The Northwest is brimming with talented, dedicated people who can deliver quantum computing advances today and secure our quantum future for tomorrow. Today, at the inaugural Northwest Quantum Nexus Summit, we announced the Northwest Quantum Nexus, a coalition assembled by three keystone partners: Microsoft Quantum, the Pacific Northwest National Laboratory, and the University of Washington.

In line with the goals of the National Quantum Initiative Act, the Northwest Quantum Nexus accelerates Quantum Information Science (QIS) to develop a quantum economy and workforce in the greater Pacific Northwest region of the United States and Canada. The high concentration of quantum activity in the Northwest makes it one of the top regions globally to address key QIS needs. The goal of the two-day Summit this week is to bring together the region’s experts who can define the region’s potential to drive quantum computing’s future.

Its objectives include:

  • Bringing together academia, government, startups, and industry to pursue multi-disciplinary QIS research to deliver scalable quantum computing.
  • Pursuing quantum computing via collaborative research and development, targeted quantum algorithms and programming, and the development of quantum materials.
  • Capitalizing on public-private partnerships to promote a rapid exchange of knowledge and resources and drive discoveries in quantum technologies.
  • Applying research outcomes to application areas and testbeds, including clean energy and sustainability.
  • Cultivating the future quantum workforce through programs that range from early to higher education and professional levels, as well as the corresponding network of institutions and outlets offering curriculum and training opportunities.

“The Northwest Quantum Nexus represents another big step toward the development of scalable, stable quantum computers,” says Todd Holmdahl, Corporate Vice President of Microsoft Quantum. “The partnership just makes a lot of sense – we’re already one of the top regions in the world for quantum research, and the Nexus will help us leverage that expertise to build a quantum-ready workforce and boost the region and nation’s quantum ecosystem.”


Todd Holmdahl, Corporate Vice President of Microsoft Quantum

The Northwest Quantum Nexus intersects with another complementary, broad-based initiative led by Microsoft, the Microsoft Quantum Network. Both the Northwest Quantum Nexus and the Microsoft Quantum Network were begun with the understanding that creating a scalable quantum computer will require the collective effort of many skilled and diverse teams. Just last week, Microsoft hosted the Microsoft Quantum Network’s first Startup Summit.

Creating a regional quantum powerhouse

The Northwest Quantum Nexus partnership unites considerable intellectual talent. The University of Washington is one of the top research institutions in the world.

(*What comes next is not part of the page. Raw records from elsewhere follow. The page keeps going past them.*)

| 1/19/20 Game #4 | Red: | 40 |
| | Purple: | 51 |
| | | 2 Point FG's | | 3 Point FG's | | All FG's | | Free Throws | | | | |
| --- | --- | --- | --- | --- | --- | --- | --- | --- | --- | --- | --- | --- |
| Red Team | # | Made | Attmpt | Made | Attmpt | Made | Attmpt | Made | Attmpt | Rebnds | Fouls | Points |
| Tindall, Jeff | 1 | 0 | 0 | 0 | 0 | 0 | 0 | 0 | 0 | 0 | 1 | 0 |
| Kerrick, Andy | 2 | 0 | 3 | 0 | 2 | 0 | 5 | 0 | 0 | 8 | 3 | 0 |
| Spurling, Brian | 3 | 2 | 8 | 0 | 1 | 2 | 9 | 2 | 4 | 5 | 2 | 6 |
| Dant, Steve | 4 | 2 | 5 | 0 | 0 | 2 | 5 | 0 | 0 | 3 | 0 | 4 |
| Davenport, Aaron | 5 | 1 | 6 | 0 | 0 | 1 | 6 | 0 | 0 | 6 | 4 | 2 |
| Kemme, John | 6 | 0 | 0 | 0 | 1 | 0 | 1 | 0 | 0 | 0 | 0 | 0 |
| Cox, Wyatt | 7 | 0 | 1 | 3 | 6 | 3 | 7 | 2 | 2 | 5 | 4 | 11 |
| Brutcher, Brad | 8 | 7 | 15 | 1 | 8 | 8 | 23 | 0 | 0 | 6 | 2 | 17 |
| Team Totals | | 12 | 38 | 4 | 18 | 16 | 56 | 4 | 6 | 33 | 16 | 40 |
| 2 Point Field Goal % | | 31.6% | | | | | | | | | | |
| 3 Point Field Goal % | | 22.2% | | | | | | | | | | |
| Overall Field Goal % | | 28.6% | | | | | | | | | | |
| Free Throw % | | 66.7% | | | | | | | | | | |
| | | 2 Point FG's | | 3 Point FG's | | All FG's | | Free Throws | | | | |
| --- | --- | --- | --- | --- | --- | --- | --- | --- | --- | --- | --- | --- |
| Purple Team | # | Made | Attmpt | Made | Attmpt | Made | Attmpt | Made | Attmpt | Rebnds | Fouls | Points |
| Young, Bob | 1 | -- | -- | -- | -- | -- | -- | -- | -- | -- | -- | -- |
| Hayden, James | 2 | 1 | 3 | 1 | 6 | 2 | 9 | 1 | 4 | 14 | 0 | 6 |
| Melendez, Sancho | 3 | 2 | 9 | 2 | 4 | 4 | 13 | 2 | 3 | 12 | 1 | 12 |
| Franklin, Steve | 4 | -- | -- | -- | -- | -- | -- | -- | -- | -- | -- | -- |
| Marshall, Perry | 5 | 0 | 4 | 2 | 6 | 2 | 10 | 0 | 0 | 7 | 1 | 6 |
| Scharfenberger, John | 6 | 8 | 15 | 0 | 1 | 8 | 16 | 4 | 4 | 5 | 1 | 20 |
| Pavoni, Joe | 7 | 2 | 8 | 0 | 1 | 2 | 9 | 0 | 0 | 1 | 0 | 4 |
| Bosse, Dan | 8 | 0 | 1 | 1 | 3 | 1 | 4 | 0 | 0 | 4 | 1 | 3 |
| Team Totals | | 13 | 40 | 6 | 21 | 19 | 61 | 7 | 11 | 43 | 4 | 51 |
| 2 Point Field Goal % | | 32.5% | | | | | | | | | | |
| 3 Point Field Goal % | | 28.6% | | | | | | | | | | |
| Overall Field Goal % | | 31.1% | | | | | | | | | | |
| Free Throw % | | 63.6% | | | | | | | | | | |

It recently established UW Quantum X, which joins existing research endeavors across the university in QIS, including quantum sensing, quantum computing, quantum communication, and quantum materials.

Recently, in a partnership of Microsoft Quantum researchers and the University of Washington faculty, we identified opportunities to ready students with quantum computing programming skills and an understanding of quantum algorithms. Microsoft researchers now teach quantum computing programming and algorithm development with the Q# programming language, giving students a head start in developing quantum solutions.

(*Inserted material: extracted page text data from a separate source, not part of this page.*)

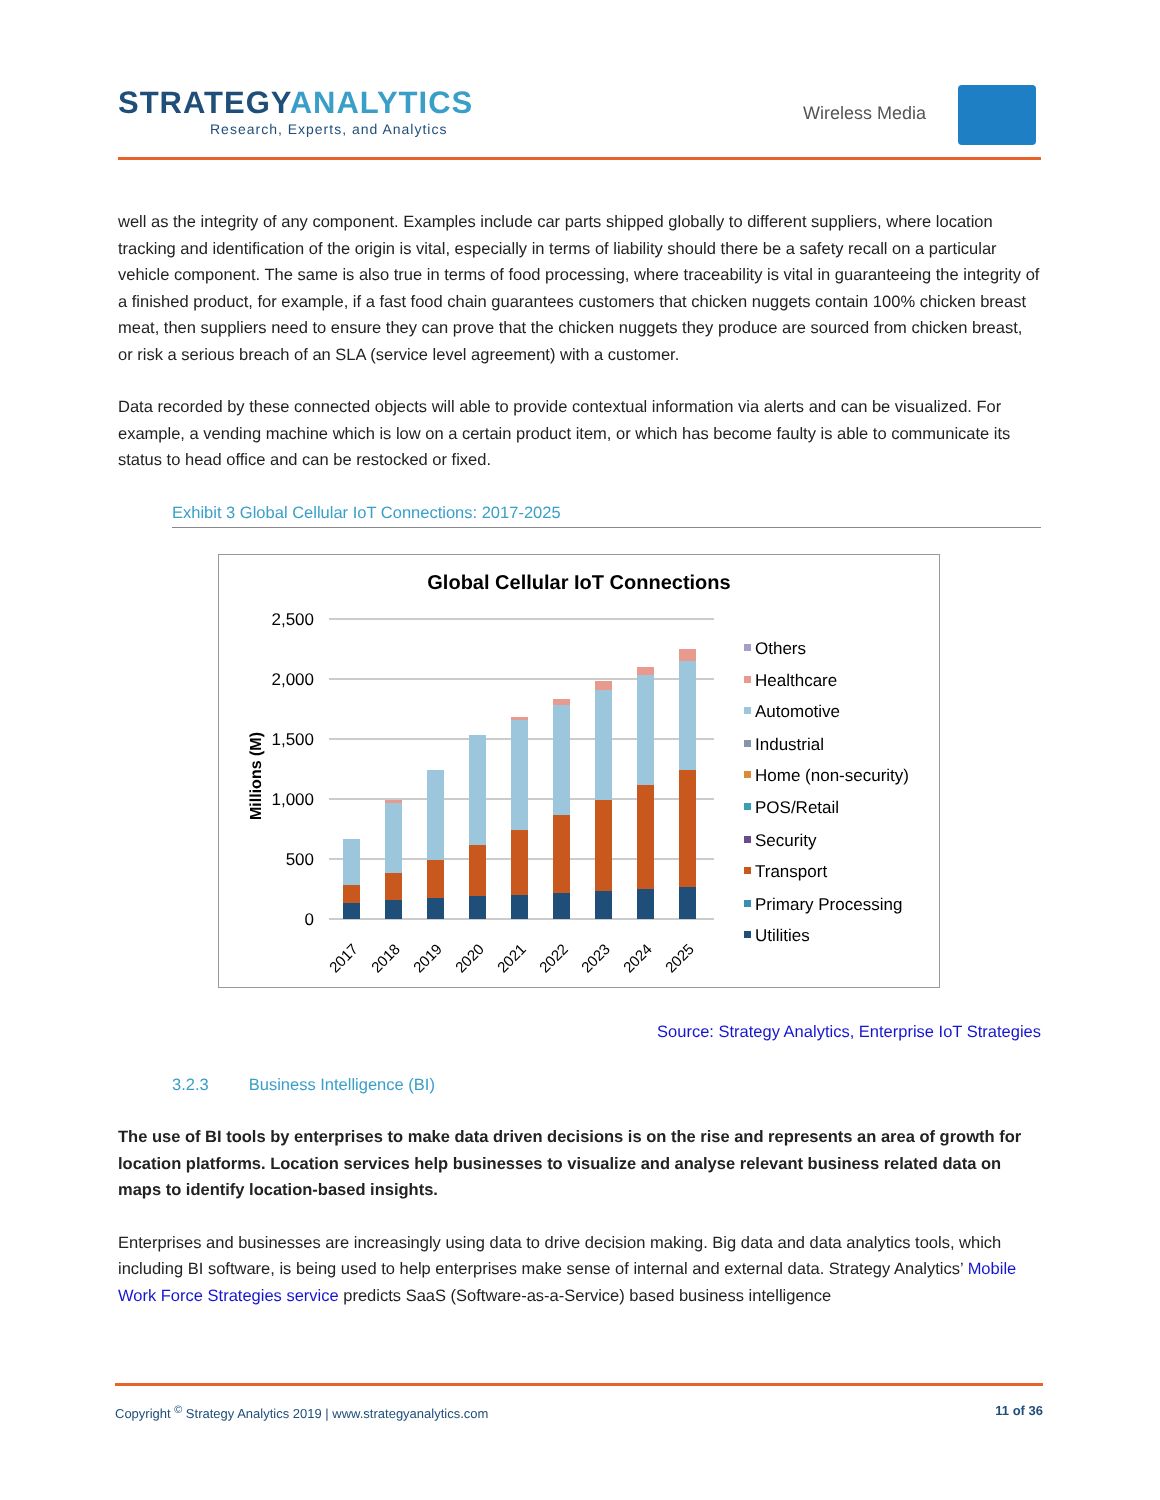STRATEGYANALYTICS
Research, Experts, and Analytics
Wireless Media
well as the integrity of any component. Examples include car parts shipped globally to different suppliers, where location tracking and identification of the origin is vital, especially in terms of liability should there be a safety recall on a particular vehicle component. The same is also true in terms of food processing, where traceability is vital in guaranteeing the integrity of a finished product, for example, if a fast food chain guarantees customers that chicken nuggets contain 100% chicken breast meat, then suppliers need to ensure they can prove that the chicken nuggets they produce are sourced from chicken breast, or risk a serious breach of an SLA (service level agreement) with a customer.
Data recorded by these connected objects will able to provide contextual information via alerts and can be visualized. For example, a vending machine which is low on a certain product item, or which has become faulty is able to communicate its status to head office and can be restocked or fixed.
Exhibit 3 Global Cellular IoT Connections: 2017-2025
Global Cellular IoT Connections
Millions (M)
2,500
2,000
1,500
1,000
500
0
2017
2018
2019
2020
2021
2022
2023
2024
2025
Others
Healthcare
Automotive
Industrial
Home (non-security)
POS/Retail
Security
Transport
Primary Processing
Utilities
Source: Strategy Analytics, Enterprise IoT Strategies
3.2.3 Business Intelligence (BI)
The use of BI tools by enterprises to make data driven decisions is on the rise and represents an area of growth for location platforms. Location services help businesses to visualize and analyse relevant business related data on maps to identify location-based insights.
Enterprises and businesses are increasingly using data to drive decision making. Big data and data analytics tools, which including BI software, is being used to help enterprises make sense of internal and external data. Strategy Analytics’ Mobile Work Force Strategies service predicts SaaS (Software-as-a-Service) based business intelligence
Copyright <sup>©</sup> Strategy Analytics 2019 | www.strategyanalytics.com
11 of 36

Pacific Northwest National Laboratory’s (PNNL) QIS program includes capabilities in algorithm development and programming, as well as expertise in materials synthesis and characterization, quantum chemistry applications, quantum sensing, and workforce development – all fields are seeing tremendous advances today due to the power of a quantum computer.

Microsoft has recently collaborated with PNNL on the Microsoft Quantum Development Kit chemistry library. The library can be used in conjunction with NWChem, an open-source, high-performance computational chemistry tool funded by the U.S. Department of Energy’s Office of Science. With the state-of-the-art tools provided in the Quantum Development Kit – including resource estimation, algorithm programming, debugging and simulation – this collaboration enables chemists to develop quantum chemistry solutions for a quantum computer, and better understand what that solution can look like today.

As for Microsoft, we’ve been driving advances in quantum computing and software development for 15 years. We see the power of quantum computing as solving some of the world’s most challenging problems for a wide range of industries – healthcare, environmental sciences, financial services, auto engineering, and others. Our team of experts in quantum physics, mathematics, computer science, and engineering have partnered with universities, industry, and government on cross-cutting research to advance our scalable qubit approach across the globe.



The prominence of the Northwest Quantum Nexus is expected to increase the visibility of QIS research, leading to even greater collaboration and drawing quantum talent – trainees and employers – to the U.S. Locally, the Northwest Quantum Nexus will help position the greater Pacific Northwest region as a global leader for creating and sustaining an exceptional quantum workforce and economy.

Says Krysta Svore, General Manager for Quantum Software at Microsoft: “The Northwest Quantum Nexus is a pivotal element to making scalable quantum computing a reality. It enables the type of synergistic research and development needed to deliver critical technological advances from quantum algorithms and programming to materials design and development.”